# Unintended- Surprised



## BigTmw_ (Sep 30, 2021)

Recently did a APR Stage 1 flash, and TCU tune. Stock I would normally average about 34.5 MPG Highway, 70MPH or so. Now I've just taken two 300 mile round trips and both times my Average MPG was 38.2. Im driving the same, cruise etc. I really did not expect any increase in milage......sweet....nice surprise.


----------



## Specialwithdride (Jun 5, 2021)

Stock tune runs rich, most tuners lean it out and that increases gas mileage. They do a few other things here and there which help as well.


----------



## Smitmak52 (Jun 10, 2021)

Amazing isn't it? I don't know how or why, but my old APR tuned VWs both got increased mpg after the APR tune. Its really sweet.

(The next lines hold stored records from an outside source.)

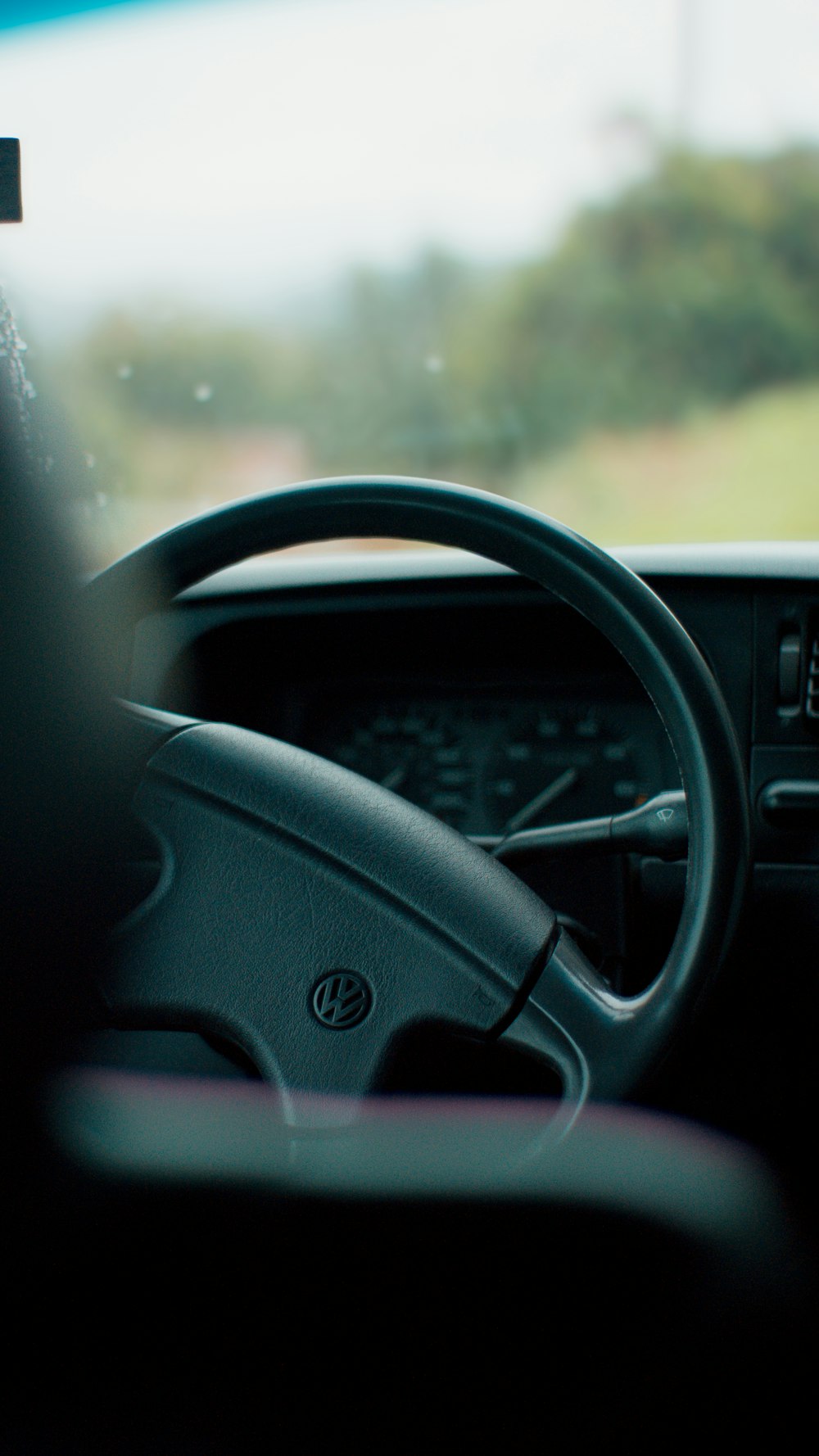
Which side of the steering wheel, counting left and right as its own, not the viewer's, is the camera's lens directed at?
front
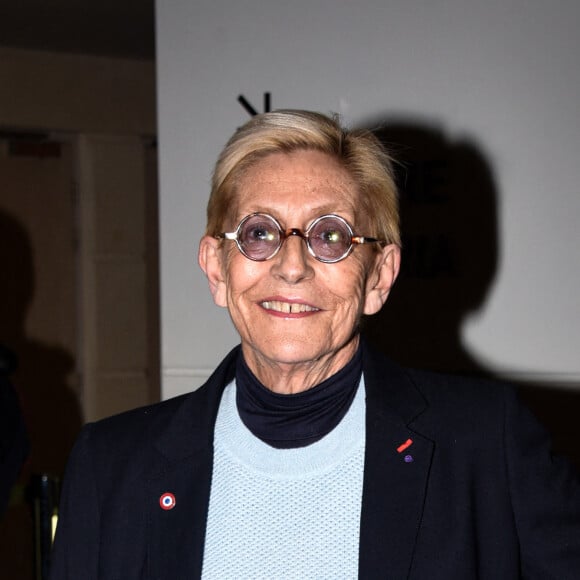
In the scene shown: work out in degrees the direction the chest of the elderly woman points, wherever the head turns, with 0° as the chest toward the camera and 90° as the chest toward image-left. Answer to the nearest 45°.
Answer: approximately 0°
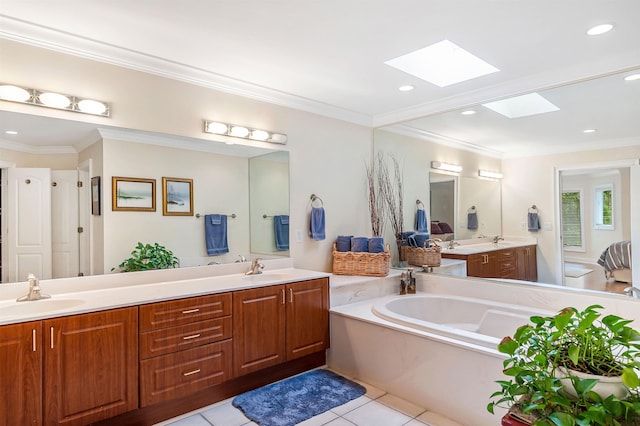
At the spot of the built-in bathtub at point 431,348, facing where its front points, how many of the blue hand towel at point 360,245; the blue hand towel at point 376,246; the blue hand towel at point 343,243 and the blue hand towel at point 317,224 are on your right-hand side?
4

I'm currently running a piggyback on my mk7, and it does not improve mileage.


----------



## OliveBug (Sep 30, 2021)

That is a really nice surprise… good to know!


----------



## AntRw (May 31, 2021)

On two 300 mile round trips you'd have to be blasting it the whole time to get mid-twenties Ghosty.

Cruising at 75 mph nets mid thirties on long trips and you can touch 90 whenever you want without putting much of a dent in the mileage.


----------



## Dtbman (Oct 1, 2021)

man you guys must drive like a bunch of old grannies. I get 26 in mixed driving


----------



## Lahj17 (Oct 8, 2021)

Are you all basing these numbers on the trip computer, or are you doing manual calculations based on tank by tank fillups, or even better, long tern cumulative manual calculations based on multiple fiillups? The latter are the only true accurate measure of your fuel efficiency.


----------



## BigTmw_ (Sep 30, 2021)

Dtbman said:


> man you guys must drive like a bunch of old grannies. I get 26 in mixed driving


not necessarily so. Coming across Utah on I-70, keeping up with traffic cruise set at 100....34.6 MPG. Eastern Wyoming N0-So on 85, same story. Haven't taken these high speed trips with this tune....yet Wondering what I'll see. BTW, my wife IS a Granny (64) she regularly does 110+ on these same stretches. After my 110 in a 55 ticket last year, I am the more sane driver....cant afford another tick like that.


----------